|
![](/i/fill.gif) |
David Given wrote:
> Here's a fascinatingly failed attempt to perturb the spheres into random
> locations:
well the reason I said that was tricky is because I didn't
see the solution either ;) Basically you need a noise function
that is constant over intervals, such as cells, but then marry
it to the periodic function in such a way that the jumps will
never split an object.
> Which is cool, and an effect worth remembering, but not what I was
> looking for.
Just say that alien vines took off in low gravity.
> This just gives me the problem of how to try and vary the density of
> trees according to some external function.

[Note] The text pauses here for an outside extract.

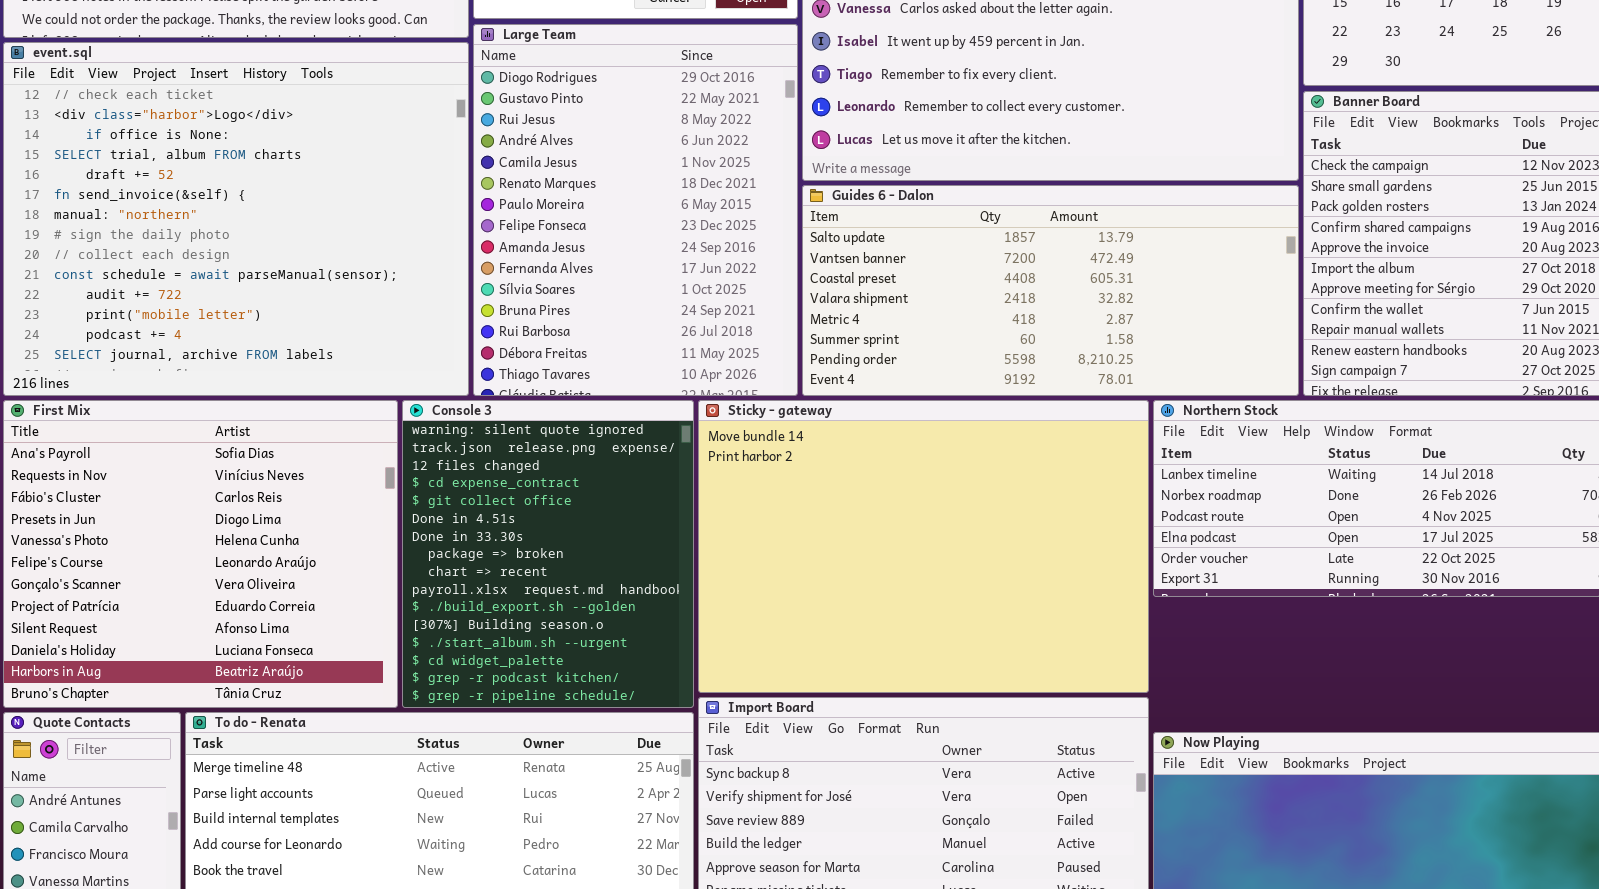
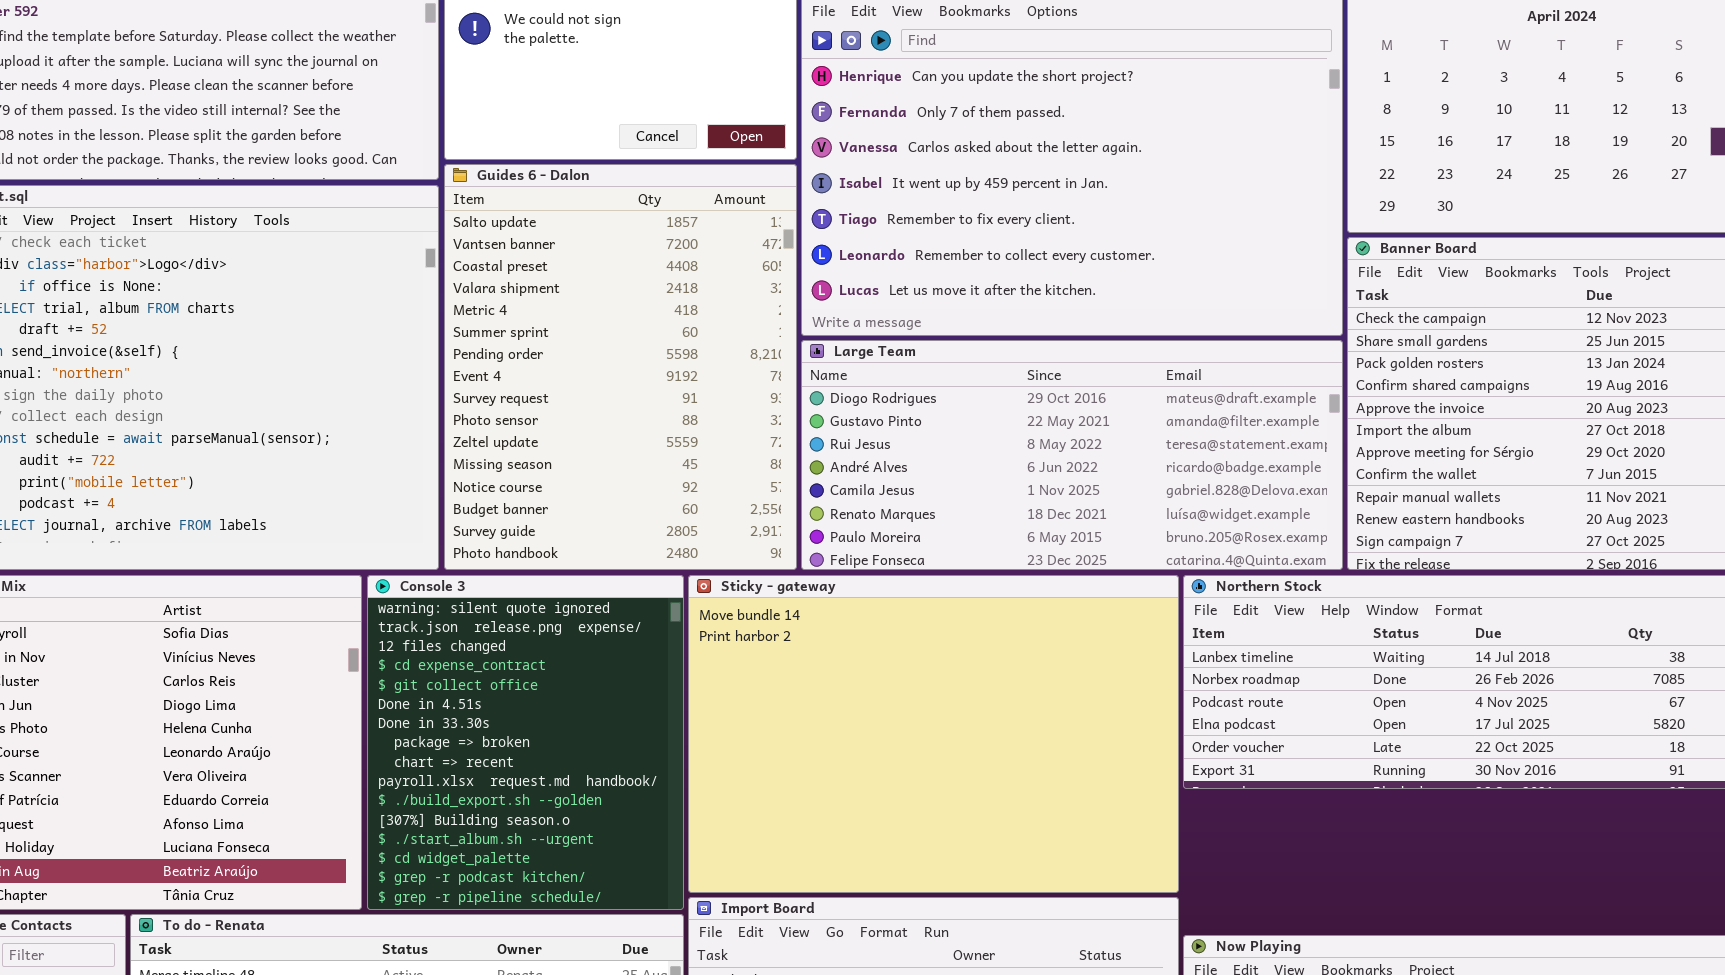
Large Team: [473,24,798,396] -> [801,340,1343,570], moved, resized
Guides 6 - Dalon: [802,185,1299,396] -> [444,164,797,570], moved, resized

If you don't mind that some of your objects get partially
removed you can do something like
#local f_base = function {pattern {hexagon rotate 90*x scale 0.005}}
#local f_scape = function(x,y,z)
{
select(
// Large scale density distribution
f_bozo(x*10,y*10,z*10) *
// Small scale nulling pattern (but still > object scale)
f_bozo(x*40,y*40,z*40)-0.2, 1.0, 0.0
) *
// Base pattern that get's nulled by density
select(f_base(x,y,z)-0.2, 1.0, 0.0)
}
It's probably not so bad for distant geometry. You could also
replace the first 0.0 by a linear interpolation from 1.0 to 0.0
depending on the bozo values to avoid hard vertical cutoffs.
> Life would be so, *so* much easier if planets were flat.
Note the use of warp {spherical} in the spiked planet example
I posted here earlier, it might help for some cases.